(QUOTED TEXT)
Family, clan, and party-political units, striving for political power, have created severe struggles among members within each community itself. In the 1960s, Saeb Salam and Rashid Karami confronted each other for Sunni political leadership. Among notable Druze families, the Arslans and the Jounblatts competed intensely. Among the Maronites, political rivalry descended at times into savage violence. For example, the Phalangists (Kata`ib) under the leadership of the Jemayel family, decimated members of the Franjiyyeh family in 1978. In 1980, in an attack on members of the Liberal Party led by the Chamoun family, the Phalangists again carried out a massacre of their foes. During the 1980s, the Shiites of Hizbullah and the rival Amel Party fought one another mercilessly in the southern neighborhoods of Beirut. In the mid-1980s, violent clashes erupted between the followers of Samir Geagea and Elie Houbeika over the leadership of the (Christian) Lebanese Forces. The most severe intra-communal bloodbath among the Maronites took place between LF Commander Geagea and General Michel Aoun, who commanded the Lebanese Army. Intra-Maronite warfare ended in late 1990 with the collapse of the community and the completion of Syrian occupation of Lebanon.

(YOUR INSTRUCTIONS)
Answer these about the text on rivalries within Lebanon's communities:
1. Which two men faced off for Sunni political leadership in the 1960s?
2. Which family led the Liberal Party when the Phalangists attacked it in 1980?
3. When did the fighting among the Maronites end?
The rows that follow are separate material and have nothing to do with the text above.

(RECORDED INFORMATION)
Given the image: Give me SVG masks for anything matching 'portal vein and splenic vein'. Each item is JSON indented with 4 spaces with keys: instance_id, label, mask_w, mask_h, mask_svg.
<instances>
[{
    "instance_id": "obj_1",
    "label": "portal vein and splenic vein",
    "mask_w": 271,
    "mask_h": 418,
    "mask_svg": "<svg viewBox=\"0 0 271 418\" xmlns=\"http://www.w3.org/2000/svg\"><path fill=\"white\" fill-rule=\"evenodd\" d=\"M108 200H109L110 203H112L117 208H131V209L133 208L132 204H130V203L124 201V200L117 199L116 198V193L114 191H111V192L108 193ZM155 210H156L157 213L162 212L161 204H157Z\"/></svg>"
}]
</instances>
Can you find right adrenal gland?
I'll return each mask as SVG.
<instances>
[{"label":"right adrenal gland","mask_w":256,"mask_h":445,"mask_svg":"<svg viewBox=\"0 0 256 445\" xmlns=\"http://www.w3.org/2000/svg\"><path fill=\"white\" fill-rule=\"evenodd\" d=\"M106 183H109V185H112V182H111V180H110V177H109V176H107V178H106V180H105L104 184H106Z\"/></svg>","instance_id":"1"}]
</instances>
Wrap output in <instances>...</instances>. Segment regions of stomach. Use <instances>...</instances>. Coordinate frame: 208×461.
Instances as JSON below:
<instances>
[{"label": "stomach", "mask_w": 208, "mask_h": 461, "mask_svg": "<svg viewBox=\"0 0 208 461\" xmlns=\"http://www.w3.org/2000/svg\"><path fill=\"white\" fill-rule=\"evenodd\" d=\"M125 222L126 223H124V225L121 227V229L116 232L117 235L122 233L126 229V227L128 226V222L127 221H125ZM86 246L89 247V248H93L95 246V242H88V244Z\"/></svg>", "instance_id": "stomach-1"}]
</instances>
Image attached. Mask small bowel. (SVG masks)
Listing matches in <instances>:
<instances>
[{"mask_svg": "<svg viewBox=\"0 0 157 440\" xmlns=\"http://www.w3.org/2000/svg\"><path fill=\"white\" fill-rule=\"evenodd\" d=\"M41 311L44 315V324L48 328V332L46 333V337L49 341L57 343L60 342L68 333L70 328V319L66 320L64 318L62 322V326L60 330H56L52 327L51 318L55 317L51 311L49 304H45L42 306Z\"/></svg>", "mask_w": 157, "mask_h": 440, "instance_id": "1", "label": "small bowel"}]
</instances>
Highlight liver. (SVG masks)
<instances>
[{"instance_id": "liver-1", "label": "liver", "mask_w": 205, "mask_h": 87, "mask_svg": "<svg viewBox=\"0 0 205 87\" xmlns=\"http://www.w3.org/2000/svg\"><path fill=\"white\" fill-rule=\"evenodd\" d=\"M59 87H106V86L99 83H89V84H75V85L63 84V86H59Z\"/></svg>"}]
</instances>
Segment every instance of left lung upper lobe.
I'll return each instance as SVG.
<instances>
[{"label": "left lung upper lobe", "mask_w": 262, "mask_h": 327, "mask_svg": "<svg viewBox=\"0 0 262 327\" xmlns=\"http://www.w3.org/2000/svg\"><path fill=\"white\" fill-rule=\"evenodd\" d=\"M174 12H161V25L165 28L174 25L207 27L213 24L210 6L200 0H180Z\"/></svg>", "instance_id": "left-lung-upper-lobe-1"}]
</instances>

(RESULT)
1. Saeb Salam and Rashid Karami.
2. The Chamoun family.
3. In late 1990.